Which allows us to engross ourselves with his particular cosmology . And it explains its elevation to an artistic object: the mastery and advanced levels that Japanese pastry chefs face, turns them practically into goldsmiths . In fact, the ultimate exam a Japanese confectioner must take to truly become a pastry chef (and earn the national diploma) is to precisely chisel a chrysanthemum. Each petal of the hasami giku (鋏菊) is sculpted by hand using special scissors

The fresh sweets that most eloquently reflect the poetics contained in the “art of the five senses” are known as namagashi (生菓子). and transmit a tenderness so irresistible that some, instead of eating them, make you want to sleep hugging them.
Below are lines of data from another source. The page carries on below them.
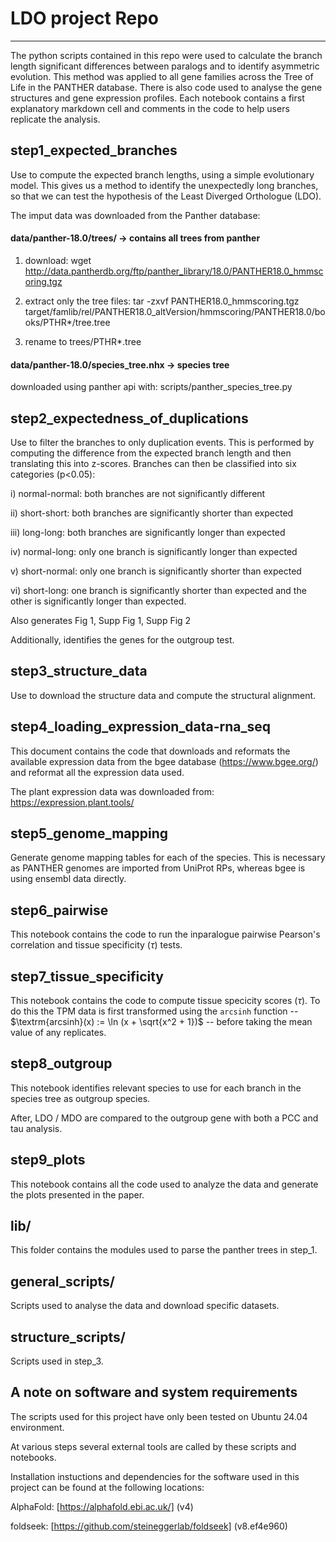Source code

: # LDO project Repo
------------------
The python scripts contained in this repo were used to calculate the branch length significant differences between paralogs and to identify asymmetric evolution. This method was applied to all gene families across the Tree of Life in the PANTHER database. There is also code used to analyse the gene structures and gene expression profiles. Each notebook contains a first explanatory markdown cell and comments in the code to help users replicate the analysis.

step1_expected_branches
-----------------------
Use to compute the expected branch lengths, using a simple evolutionary model. This gives us a method to identify the unexpectedly long branches, so that we can test the hypothesis of the Least Diverged Orthologue (LDO).

The imput data was downloaded from the Panther database:

#### data/panther-18.0/trees/ -> contains all trees from panther

1. download: wget http://data.pantherdb.org/ftp/panther_library/18.0/PANTHER18.0_hmmscoring.tgz

2. extract only the tree files: tar -zxvf PANTHER18.0_hmmscoring.tgz target/famlib/rel/PANTHER18.0_altVersion/hmmscoring/PANTHER18.0/books/PTHR*/tree.tree

3. rename to trees/PTHR*.tree

#### data/panther-18.0/species_tree.nhx -> species tree
downloaded using panther api with: scripts/panther_species_tree.py


step2_expectedness_of_duplications
----------------------------------
Use to filter the branches to only duplication events.
This is performed by computing the difference from the expected branch length and then translating this into z-scores. Branches can then be classified into six categories (p<0.05): 

i) normal-normal: both branches are not significantly different

ii) short-short: both branches are significantly shorter than expected

iii) long-long: both branches are significantly longer than expected

iv) normal-long: only one branch is significantly longer than expected

v) short-normal: only one branch is significantly shorter than expected

vi) short-long: one branch is significantly shorter than expected and the other is significantly longer than expected.

Also generates Fig 1, Supp Fig 1, Supp Fig 2

Additionally, identifies the genes for the outgroup test.


step3_structure_data
--------------------
Use to download the structure data and compute the structural alignment.


step4_loading_expression_data-rna_seq
-------------------------------------
This document contains the code that downloads and reformats the available expression data from the bgee database (https://www.bgee.org/) and reformat all the expression data used.

The plant expression data was downloaded from: https://expression.plant.tools/


step5_genome_mapping
--------------------
Generate genome mapping tables for each of the species. This is necessary as PANTHER genomes are imported from UniProt RPs, whereas bgee is using ensembl data directly.


step6_pairwise
--------------
This notebook contains the code to run the inparalogue pairwise Pearson's correlation and tissue specificity ($\tau$) tests.


step7_tissue_specificity
------------------------
This notebook contains the code to compute tissue specicity scores ($\tau$). To do this the TPM data is first transformed using the `arcsinh` function -- $\textrm{arcsinh}(x) := \ln (x + \sqrt{x^2 + 1})$ -- before taking the mean value of any replicates.


step8_outgroup
--------------
This notebook identifies relevant species to use for each branch in the species tree as outgroup species.

After, LDO / MDO are compared to the outgroup gene with both a PCC and tau analysis.


step9_plots
-----------
This notebook contains all the code used to analyze the data and generate the plots presented in the paper.


lib/
----
This folder contains the modules used to parse the panther trees in step_1.


general_scripts/
----------------
Scripts used to analyse the data and download specific datasets.


structure_scripts/
------------------
Scripts used in step_3.


A note on software and system requirements
------------------------------------------
The scripts used for this project have only been tested on Ubuntu 24.04 environment.

At various steps several external tools are called by these scripts and notebooks. 

Installation instuctions and dependencies for the software used in this project can be found at the following locations:

AlphaFold: [https://alphafold.ebi.ac.uk/] (v4)

foldseek: [https://github.com/steineggerlab/foldseek] (v8.ef4e960)
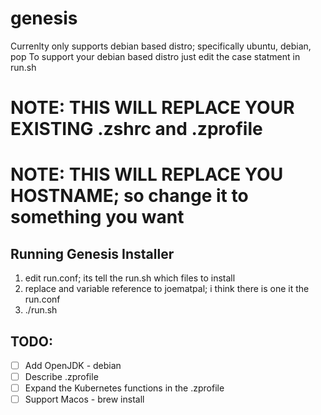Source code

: # genesis
Currenlty only supports debian based distro; specifically ubuntu, debian, pop
To support your debian based distro just edit the case statment in run.sh

# NOTE: THIS WILL REPLACE YOUR EXISTING .zshrc and .zprofile 
# NOTE: THIS WILL REPLACE YOU HOSTNAME; so change it to something you want

## Running Genesis Installer
1. edit run.conf; its tell the run.sh which files to install 
2. replace and variable reference to joematpal; i think there is one it the run.conf 
2. ./run.sh

## TODO:
- [ ] Add OpenJDK - debian
- [ ] Describe .zprofile
- [ ] Expand the Kubernetes functions in the .zprofile
- [ ] Support Macos - brew install 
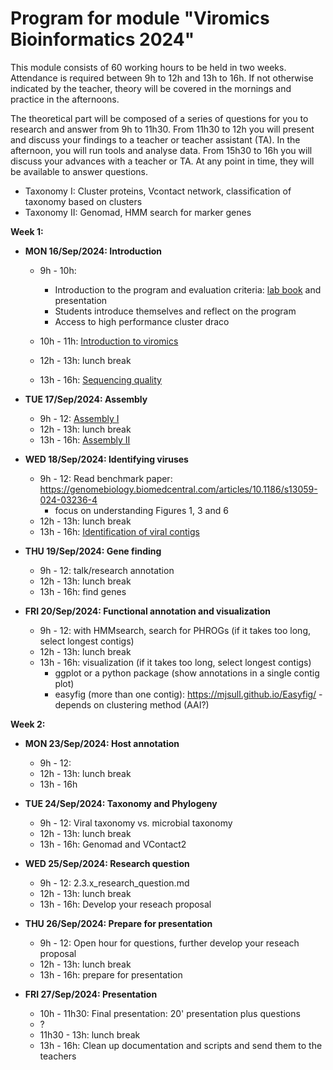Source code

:# Program for module "Viromics Bioinformatics 2024"

This module consists of 60 working hours to be held in two weeks. Attendance is required between 9h to 12h and 13h to 16h. If not otherwise indicated by the teacher, theory will be covered in the mornings and practice in the afternoons.   

The theoretical part will be composed of a series of questions for you to research and answer from 9h to 11h30. From 11h30 to 12h you will present and discuss your findings to a teacher or teacher assistant (TA). In the afternoon, you will run tools and analyse data. From 15h30 to 16h you will discuss your advances with a teacher or TA. At any point in time, they will be available to answer questions.       

- Taxonomy I: Cluster proteins, Vcontact network, classification of taxonomy based on clusters
- Taxonomy II: Genomad, HMM search for marker genes

**Week 1:**

- **MON 16/Sep/2024: Introduction**
  - 9h - 10h:
    - Introduction to the program and evaluation criteria: [lab book](https://github.com/waltercostamb/course_viromics-bioinformatics_2024/blob/main/tutorials/1.1.0_lab_book.md) and presentation 
    - Students introduce themselves and reflect on the program
    - Access to high performance cluster draco

  - 10h - 11h: [Introduction to viromics](https://github.com/waltercostamb/course_viromics-bioinformatics_2024/blob/main/tutorials/1.1.1_introduction_viromics.md)
  - 12h - 13h: lunch break
  - 13h - 16h: [Sequencing quality](https://github.com/waltercostamb/course_viromics-bioinformatics_2024/blob/main/tutorials/1.1.2_sequencing_quality.md)

- **TUE 17/Sep/2024: Assembly**
  - 9h - 12: [Assembly I](https://github.com/waltercostamb/course_viromics-bioinformatics_2024/blob/main/tutorials/1.2.1_assembly_I.md)
  - 12h - 13h: lunch break
  - 13h - 16h: [Assembly II](https://github.com/waltercostamb/course_viromics-bioinformatics_2024/blob/main/tutorials/1.2.2_assembly_II.md)
 
- **WED 18/Sep/2024: Identifying viruses**
  - 9h - 12: Read benchmark paper: https://genomebiology.biomedcentral.com/articles/10.1186/s13059-024-03236-4
    - focus on understanding Figures 1, 3 and 6
  - 12h - 13h: lunch break
  - 13h - 16h: [Identification of viral contigs](https://github.com/waltercostamb/course_viromics-bioinformatics_2024/blob/main/tutorials/1.3.2_identify_viral_contigs.md)

- **THU 19/Sep/2024: Gene finding**
  - 9h - 12: talk/research annotation
  - 12h - 13h: lunch break
  - 13h - 16h: find genes
 
- **FRI 20/Sep/2024: Functional annotation and visualization**
  - 9h - 12: with HMMsearch, search for PHROGs (if it takes too long, select longest contigs)
  - 12h - 13h: lunch break
  - 13h - 16h: visualization (if it takes too long, select longest contigs)
    - ggplot or a python package (show annotations in a single contig plot)
    - easyfig (more than one contig): https://mjsull.github.io/Easyfig/ - depends on clustering method (AAI?)
 
**Week 2:**
 
- **MON 23/Sep/2024: Host annotation**
  - 9h - 12:
  - 12h - 13h: lunch break
  - 13h - 16h

- **TUE 24/Sep/2024: Taxonomy and Phylogeny**
  - 9h - 12: Viral taxonomy vs. microbial taxonomy
  - 12h - 13h: lunch break
  - 13h - 16h: Genomad and VContact2

- **WED 25/Sep/2024: Research question**
  - 9h - 12: 2.3.x_research_question.md
  - 12h - 13h: lunch break
  - 13h - 16h: Develop your reseach proposal
 
- **THU 26/Sep/2024: Prepare for presentation**
  - 9h - 12: Open hour for questions, further develop your reseach proposal
  - 12h - 13h: lunch break
  - 13h - 16h: prepare for presentation

- **FRI 27/Sep/2024: Presentation**
  - 10h - 11h30: Final presentation: 20' presentation plus questions
  - ?
  - 11h30 - 13h: lunch break
  - 13h - 16h: Clean up documentation and scripts and send them to the teachers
The namagashi are 'fresh' confectionery , which has not been subjected to any baking process, and contain a percentage of water around 30%. They require great dexterity and skill of poetic evocation. On the one hand, the pressure that a fingertip exerts on them can make the difference between a suggestive detail or a true national catastrophe.

For another, these candies seem to whisper a haiku to us : a simple verse of 17 syllables capable of awakening memories and sensations; starting from the contemplation of something everyday and earthly and reaching a universal dimension. One more time, we return to nature and seasonal change as the engine of poetic creation . Not as an excuse, but as a carrier of meaning.

Can a firefly on the edge of the lake emit a golden flash as fleeting as the summer of our childhood?

While we ponder, we can bite into a rabbit-shaped manju as white as the autumn moon at Takashi Ochiai's patisserie. Because he is not in a hurry. and neither do we.